The number of students in the district dropped during Marsden’s tenure, such that there are now roughly 49,000 students enrolled throughout the district, from kindergarten to 12th grade. The district at this point stands as the ninth-largest school district in California.
Academic progress across the spectrum in the San Bernardino City Unified School District has been spotty over the years.
Marsden made some inroads while with the district. Of those that managed to make it to the 12th grade, 91 percent of the senior class in San Bernardino City Unified high schools in 2019 graduated, surpassing the county, state and national average.
Marsden was praised for having put into place a community engagement strategy to deal with issues interfering with students’ ability to focus on their studies, and heading off behavioral and attitudinal problems, which was deemed at least partially successful in increasing the district’s graduation rates and achieving a 50 percent reduction in student suspensions and citations. He also championed a “career pathway” focus for students to instill in them the skills necessary to find work, while not necessarily aiming at preparing 100 percent of the district’s students to attend college.
At the same time that Marsden was being lauded, the district was loathe to acknowledge that only 28.3 percent of its students met college course requirements. According to the California State Department of Education, 49 percent of students in San Bernardino are performing below state standards in math, 39 percent are not meeting standards in English language arts/literacy and 45 percent are testing below the standard level in reading.
The school board was stymied in its effort to replace Marsden because of issues relating to the COVID-19 pandemic. A nationwide recruitment was resumed in January. Erwin was selected from among 20 applicants.
The school board was impressed with Ervin’s career emphasis on striving for equity and student engagement, and his efforts to make education possible for economically-disadvantaged students from culturally-diverse backgrounds, according to a statement put out by the district.
San Bernardino City Unified School Board President Gwen Dowdy-Rodgers said the board “listened closely to our SBCUSD community about the qualities we should look for in a new superintendent.”
With Ervin, she said, “We are confident we have found a transformational leader, as his experience at all levels of the educational system will help us effectively navigate the opportunities and challenges that come as we recover and grow from the COVID-19 pandemic.”
The school board is set to approve Ervin’s contract April 6. Salary figures and the benefit package Ervin is to receive have not been publicly provided.
There had been some criticism leveled at Marsden over his level of compensation.
Just before the onset of the school year in 2017, Marsden negotiated a four-year contract worth $1.2 million in base pay, consisting of an annual salary before benefits of $307,546. Calculation of his total compensation included another $124,271.32 in yearly benefits, including contributions toward his pension plus $24,000 worth of annual life insurance deposited into a trust account, another $12,000 per year put into a tax-sheltered account for him, a $14,400 annual housing allowance and a $9,120 auto allowance.

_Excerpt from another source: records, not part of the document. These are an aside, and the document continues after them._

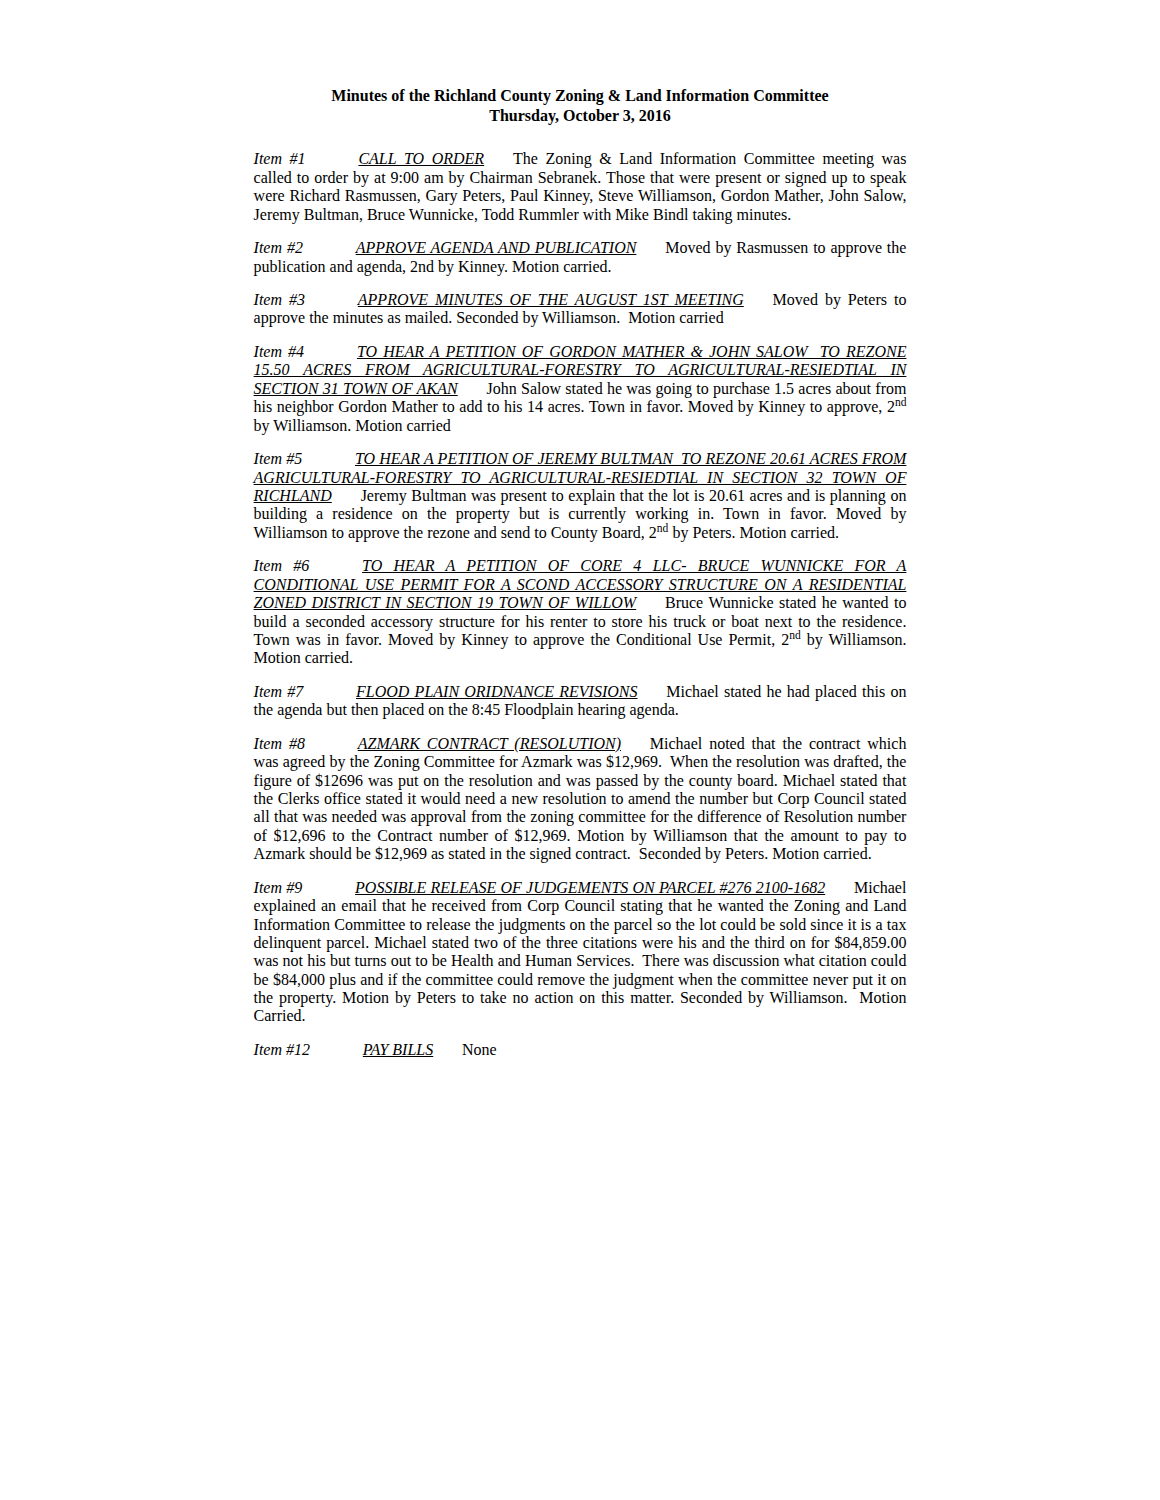Minutes of the Richland County Zoning & Land Information Committee Thursday, October 3, 2016
Item #1 CALL TO ORDER The Zoning & Land Information Committee meeting was called to order by at 9:00 am by Chairman Sebranek. Those that were present or signed up to speak were Richard Rasmussen, Gary Peters, Paul Kinney, Steve Williamson, Gordon Mather, John Salow, Jeremy Bultman, Bruce Wunnicke, Todd Rummler with Mike Bindl taking minutes.
Item #2 APPROVE AGENDA AND PUBLICATION Moved by Rasmussen to approve the publication and agenda, 2nd by Kinney. Motion carried.
Item #3 APPROVE MINUTES OF THE AUGUST 1ST MEETING Moved by Peters to approve the minutes as mailed. Seconded by Williamson. Motion carried
Item #4 TO HEAR A PETITION OF GORDON MATHER & JOHN SALOW TO REZONE 15.50 ACRES FROM AGRICULTURAL-FORESTRY TO AGRICULTURAL-RESIEDTIAL IN SECTION 31 TOWN OF AKAN John Salow stated he was going to purchase 1.5 acres about from his neighbor Gordon Mather to add to his 14 acres. Town in favor. Moved by Kinney to approve, 2nd by Williamson. Motion carried
Item #5 TO HEAR A PETITION OF JEREMY BULTMAN TO REZONE 20.61 ACRES FROM AGRICULTURAL-FORESTRY TO AGRICULTURAL-RESIEDTIAL IN SECTION 32 TOWN OF RICHLAND Jeremy Bultman was present to explain that the lot is 20.61 acres and is planning on building a residence on the property but is currently working in. Town in favor. Moved by Williamson to approve the rezone and send to County Board, 2nd by Peters. Motion carried.
Item #6 TO HEAR A PETITION OF CORE 4 LLC- BRUCE WUNNICKE FOR A CONDITIONAL USE PERMIT FOR A SCOND ACCESSORY STRUCTURE ON A RESIDENTIAL ZONED DISTRICT IN SECTION 19 TOWN OF WILLOW Bruce Wunnicke stated he wanted to build a seconded accessory structure for his renter to store his truck or boat next to the residence. Town was in favor. Moved by Kinney to approve the Conditional Use Permit, 2nd by Williamson. Motion carried.
Item #7 FLOOD PLAIN ORIDNANCE REVISIONS Michael stated he had placed this on the agenda but then placed on the 8:45 Floodplain hearing agenda.
Item #8 AZMARK CONTRACT (RESOLUTION) Michael noted that the contract which was agreed by the Zoning Committee for Azmark was $12,969. When the resolution was drafted, the figure of $12696 was put on the resolution and was passed by the county board. Michael stated that the Clerks office stated it would need a new resolution to amend the number but Corp Council stated all that was needed was approval from the zoning committee for the difference of Resolution number of $12,696 to the Contract number of $12,969. Motion by Williamson that the amount to pay to Azmark should be $12,969 as stated in the signed contract. Seconded by Peters. Motion carried.
Item #9 POSSIBLE RELEASE OF JUDGEMENTS ON PARCEL #276 2100-1682 Michael explained an email that he received from Corp Council stating that he wanted the Zoning and Land Information Committee to release the judgments on the parcel so the lot could be sold since it is a tax delinquent parcel. Michael stated two of the three citations were his and the third on for $84,859.00 was not his but turns out to be Health and Human Services. There was discussion what citation could be $84,000 plus and if the committee could remove the judgment when the committee never put it on the property. Motion by Peters to take no action on this matter. Seconded by Williamson. Motion Carried.
Item #12 PAY BILLS None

The contract provided him with 24 vacation days and 30 sick days per year and full lifetime medical and dental coverage for himself and his wife upon his retirement. Marsden was given a district-issued credit card for expenses incurred while at work, and the district entitled him to reimbursement  for all necessary business-related expenses he personally paid in the conducting of his duties. Thus, Marsden’s total annual compensation package stood at $432,817.32, making his four-year contract worth $1.7 million all told.